Dados da Pesquisa Setorial Abrecon 2024 mostram que os estados da região Norte possuem os preços mais elevados para os agregados naturais com significativo reajuste de preço em relação a 2022. O Acre e o Amapá chegam a pagar mais de R$ 250,00 o m³ para a brita natural.
Aqui temos um ponto que deve ser analisado: por que a escassez de agregados naturais estimula o uso de agregado reciclado em poucas regiões?
Mesmo que o agregado reciclado não seja um concorrente direto do natural, a opção sustentável deveria substituir o natural em aplicações menos exigentes e avançar nos segmentos de pavimentação, geotecnia e manutenção. No entanto, essa substituição não ocorre na escala necessária.
Não, o agregado reciclado não compete com o natural, ao contrário, complementa o uso do natural e pode até dar sobrevida às pedreiras e portos de areia.
Há diversos fatores para o baixo nível de substituição do agregado natural pelo agregado reciclado, dentre eles:
- Ausência de política pública de estímulo à reciclagem de entulho;
- Cultura preconceituosa da construção em relação a insumos sustentáveis;
- Baixíssimo nível de controle da areia natural;
- Redução do aparato de licenciamento ambiental;
- Complacência dos estados com crimes relacionados à questão ambiental.

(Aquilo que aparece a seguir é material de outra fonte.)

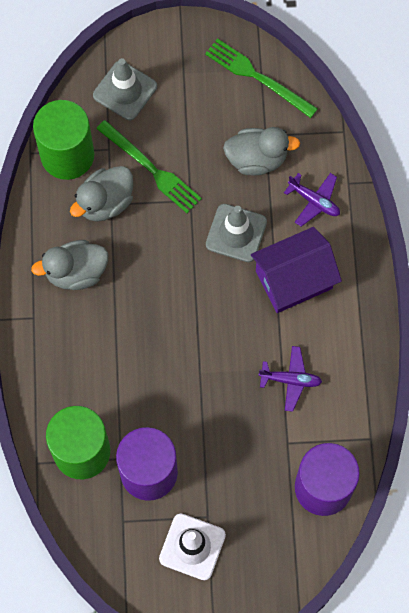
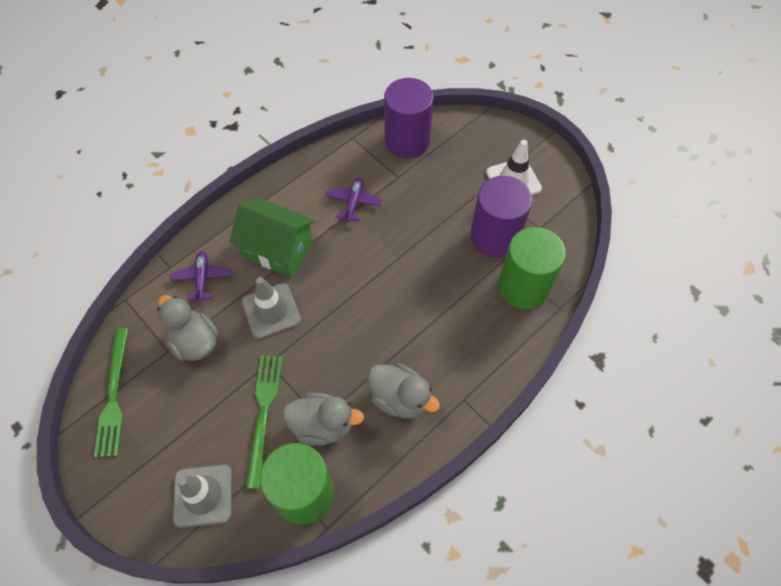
camera: 130 degrees left, 10 degrees down
purple house [251,227,342,313] -> green house [229,198,315,277]
purple plane [259,346,322,412] -> purple plane turned 45 degrees clockwise [325,177,383,222]

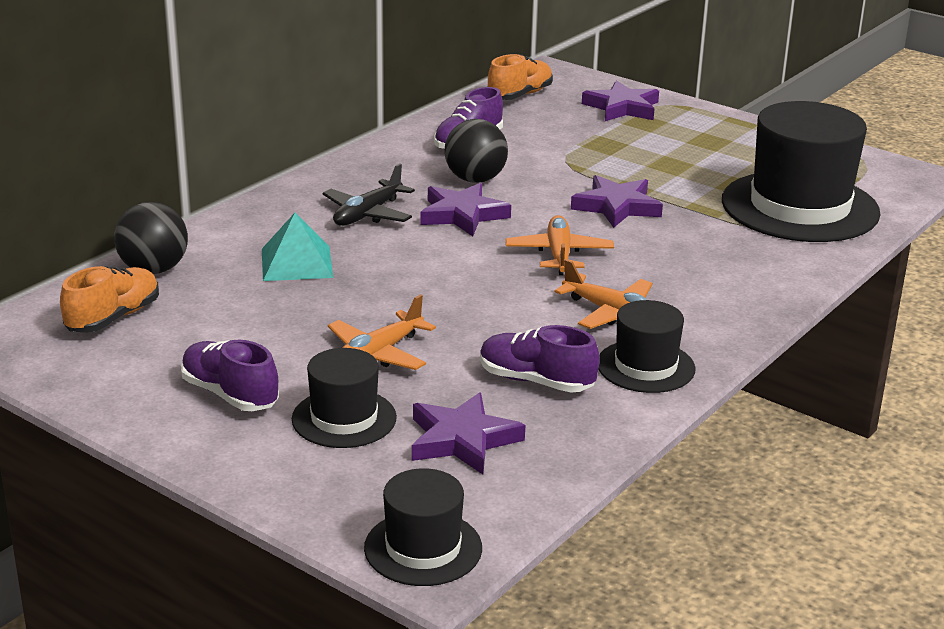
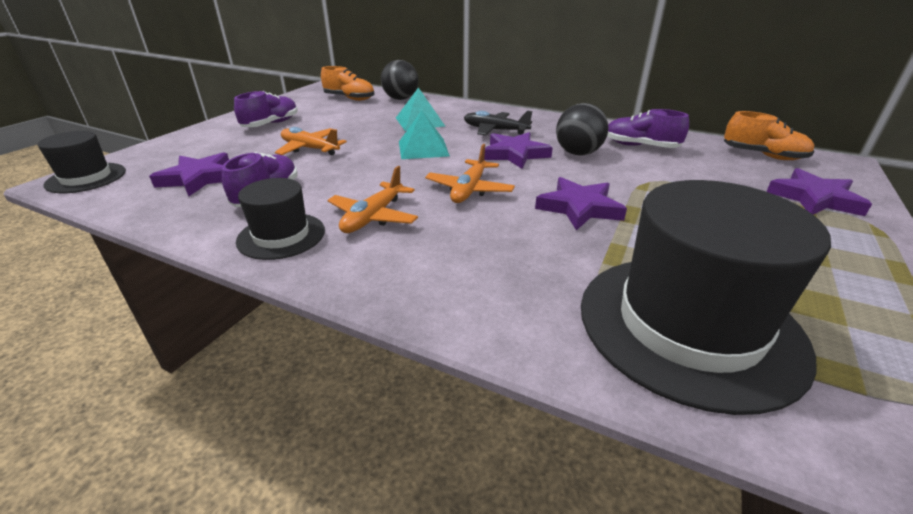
camera: 80 degrees right, 5 degrees up
black hat [292,348,397,448] -> none
orange plane [505,215,614,275] -> orange plane turned 120 degrees clockwise [425,144,515,203]
none -> turquoise pyramid [399,111,450,159]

A relação direta entre esgotamento de material natural e oferta de agregado reciclado se dá de forma mais pragmática justamente nas regiões metropolitanas de São Paulo: Baixada Santista, Vale do Paraíba, São Paulo, Jundiaí, Campinas, Sorocaba e Ribeirão Preto.
Embora a exaustão das pedreiras e dos portos de areia seja um fator importante na decisão de um novo empreendimento voltado à reciclagem de RCD, o cálculo de viabilidade econômica e de logística não é o mesmo a depender da região.

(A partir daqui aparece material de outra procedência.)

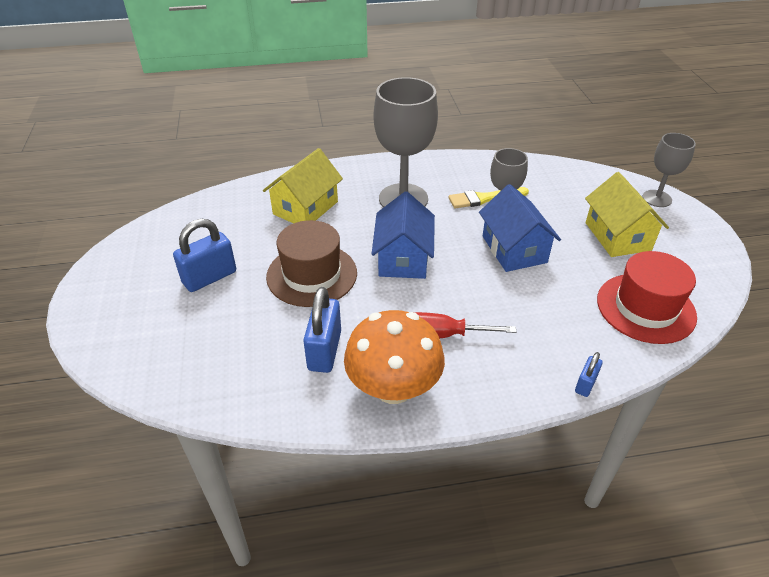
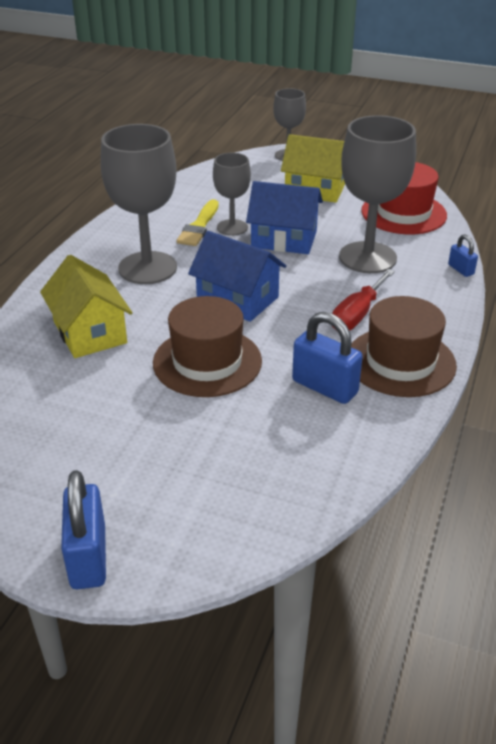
camera: 60 degrees left, 5 degrees down
blue padlock [173,219,236,292] -> blue padlock moved to [61,470,106,589]
orange mushroom [344,310,445,404] -> brown hat [351,296,457,397]
none -> grey goblet [339,115,416,273]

Mesmo em São Paulo, com aproximadamente um quarto da população brasileira e a maior densidade populacional, os preços mais altos do agregado reciclado se devem à demanda pujante e a uma logística favorável às usinas de reciclagem de RCD, que, em geral, estão melhor posicionadas do que portos de areia e pedreiras e conseguem otimizar até o transporte, como exemplo, indo com entulho e voltando com agregado reciclado.

E ao contrário do que se imagina, o maior mercado de usinas de reciclagem de RCD do Brasil não tem nenhum apoio do poder público, seja por parte das cidades ou do governo estadual que nunca apresentou um plano para o segmento de resíduos da construção.
Dessa forma, a tendência é que cidades com pouca ou nenhuma política pública voltada a resíduos da construção ofereçam agregado natural a preços mais elevados, mesmo com a produção de agregados naturais comprometida.